(Extracted material)
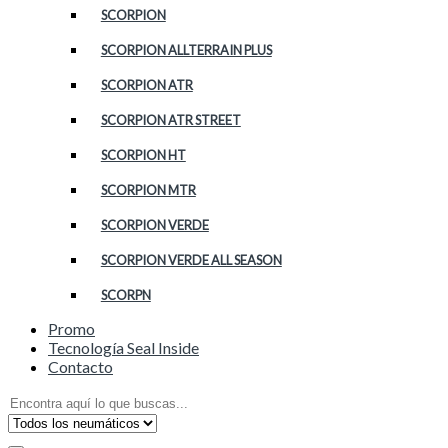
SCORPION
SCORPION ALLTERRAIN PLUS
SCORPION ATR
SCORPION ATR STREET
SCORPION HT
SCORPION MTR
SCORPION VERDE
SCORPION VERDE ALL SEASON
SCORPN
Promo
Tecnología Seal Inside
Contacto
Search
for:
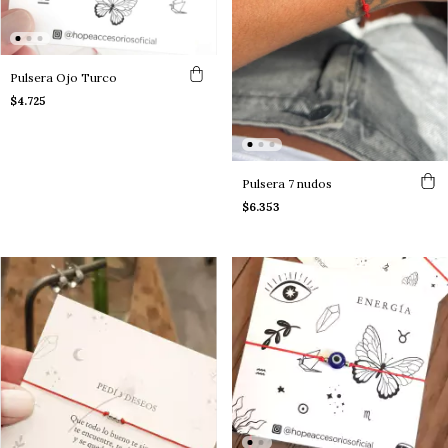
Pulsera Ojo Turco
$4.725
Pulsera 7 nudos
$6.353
(End Extracted material)
Images must not appear; print each record precisely as it reads.

SCORPION
SCORPION ALLTERRAIN PLUS
SCORPION ATR
SCORPION ATR STREET
SCORPION HT
SCORPION MTR
SCORPION VERDE
SCORPION VERDE ALL SEASON
SCORPN
Promo
Tecnología Seal Inside
Contacto
Search
for:
Pulsera Ojo Turco
$4.725
Pulsera 7 nudos
$6.353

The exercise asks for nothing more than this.